#### 記事本文:

2015/06/16(火) - 09:16
まだ5月だというのに列島各地が猛暑に襲われ、東京に至っては5月の日中に降雨が一度も無いと云う異常事態が生じ、日本中に諦めムードが漂い始めた5月23日。今年も”アルプスあづみのセンチュリーライド”の取材日がやってきた。
毎年このイベントを誰よりも心待ちにしている男がいる。今年で4年連続出場となるメタボ会長だ。ただし、前回は藤原が会長のシューズを積み忘れるという大失態を演じた因縁の大会でもあるため、私も決して油断はできない。
無論、前日乗り込みのハイエースに搭載する会長の機材類には万全を期した事は言うまでも無いし、大失態を演じた藤原が取材メンバーから外された事も言うまでも無い。
迎えた大会当日の朝、早朝5時からスタート地点”梓水苑”には多くの参加者さんが集まっている。前日までの天気予報ではあまりはっきりしない予報だったが、いざ当日になると清々しい五月晴れの空が拡がり楽しげな笑顔の参加者たちを優しく包む。「さすが晴れ男!」と言いたい処だが、騙されてはいけない!先々週の軽井沢でオヤジの化けの皮はすっかりハゲ落ちているのだ。
にも関わらず、スタートを待つ参加者さんの列からは「メタボ会長が来てくれたからやっぱり晴れたぞ!」「会長さんありがとう!」などと声が掛かる。そんな声に対して得意満面の表情を浮かべながら「お~!気にすんな!」と答えながら記念撮影に応じる”黄色い詐欺師”がひとり。彼の晴れ男が単なる偶然の産物であった事実を知る私たちとしてはただただお恥ずかしい限りである。

#### 収集したデータ項目:
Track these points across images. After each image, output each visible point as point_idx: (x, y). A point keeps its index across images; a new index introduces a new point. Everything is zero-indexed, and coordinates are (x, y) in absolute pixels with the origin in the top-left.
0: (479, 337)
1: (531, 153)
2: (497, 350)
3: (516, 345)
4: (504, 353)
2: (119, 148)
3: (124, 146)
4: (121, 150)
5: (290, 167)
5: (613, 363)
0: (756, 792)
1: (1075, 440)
...
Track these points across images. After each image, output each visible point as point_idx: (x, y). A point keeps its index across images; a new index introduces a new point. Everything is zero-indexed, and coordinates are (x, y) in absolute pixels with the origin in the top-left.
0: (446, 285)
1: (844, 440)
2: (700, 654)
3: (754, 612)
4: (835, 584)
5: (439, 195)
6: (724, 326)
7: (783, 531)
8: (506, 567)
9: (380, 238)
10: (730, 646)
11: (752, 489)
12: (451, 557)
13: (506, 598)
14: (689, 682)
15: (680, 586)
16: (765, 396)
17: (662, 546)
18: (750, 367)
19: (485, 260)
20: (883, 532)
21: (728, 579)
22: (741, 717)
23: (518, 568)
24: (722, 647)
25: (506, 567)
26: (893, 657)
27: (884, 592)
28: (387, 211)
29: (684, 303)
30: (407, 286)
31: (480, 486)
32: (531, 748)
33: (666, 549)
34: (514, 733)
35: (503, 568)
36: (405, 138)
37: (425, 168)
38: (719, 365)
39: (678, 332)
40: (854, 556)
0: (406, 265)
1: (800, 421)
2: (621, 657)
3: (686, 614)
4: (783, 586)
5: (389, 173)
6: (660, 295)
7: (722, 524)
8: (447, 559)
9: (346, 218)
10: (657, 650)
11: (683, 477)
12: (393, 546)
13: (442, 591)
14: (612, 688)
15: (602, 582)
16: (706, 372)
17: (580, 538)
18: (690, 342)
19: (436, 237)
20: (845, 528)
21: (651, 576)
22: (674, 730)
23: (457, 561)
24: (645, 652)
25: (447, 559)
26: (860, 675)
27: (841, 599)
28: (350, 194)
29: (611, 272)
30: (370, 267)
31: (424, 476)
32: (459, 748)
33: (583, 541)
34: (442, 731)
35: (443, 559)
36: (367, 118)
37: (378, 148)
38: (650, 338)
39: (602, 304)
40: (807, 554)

#### 依頼文:
上に掲げたセンチュリーライド取材の記事を、一字一句変えずに全文出力してください。

#### 解答例:
2015/06/16(火) - 09:16
まだ5月だというのに列島各地が猛暑に襲われ、東京に至っては5月の日中に降雨が一度も無いと云う異常事態が生じ、日本中に諦めムードが漂い始めた5月23日。今年も”アルプスあづみのセンチュリーライド”の取材日がやってきた。
毎年このイベントを誰よりも心待ちにしている男がいる。今年で4年連続出場となるメタボ会長だ。ただし、前回は藤原が会長のシューズを積み忘れるという大失態を演じた因縁の大会でもあるため、私も決して油断はできない。
無論、前日乗り込みのハイエースに搭載する会長の機材類には万全を期した事は言うまでも無いし、大失態を演じた藤原が取材メンバーから外された事も言うまでも無い。
迎えた大会当日の朝、早朝5時からスタート地点”梓水苑”には多くの参加者さんが集まっている。前日までの天気予報ではあまりはっきりしない予報だったが、いざ当日になると清々しい五月晴れの空が拡がり楽しげな笑顔の参加者たちを優しく包む。「さすが晴れ男!」と言いたい処だが、騙されてはいけない!先々週の軽井沢でオヤジの化けの皮はすっかりハゲ落ちているのだ。
にも関わらず、スタートを待つ参加者さんの列からは「メタボ会長が来てくれたからやっぱり晴れたぞ!」「会長さんありがとう!」などと声が掛かる。そんな声に対して得意満面の表情を浮かべながら「お~!気にすんな!」と答えながら記念撮影に応じる”黄色い詐欺師”がひとり。彼の晴れ男が単なる偶然の産物であった事実を知る私たちとしてはただただお恥ずかしい限りである。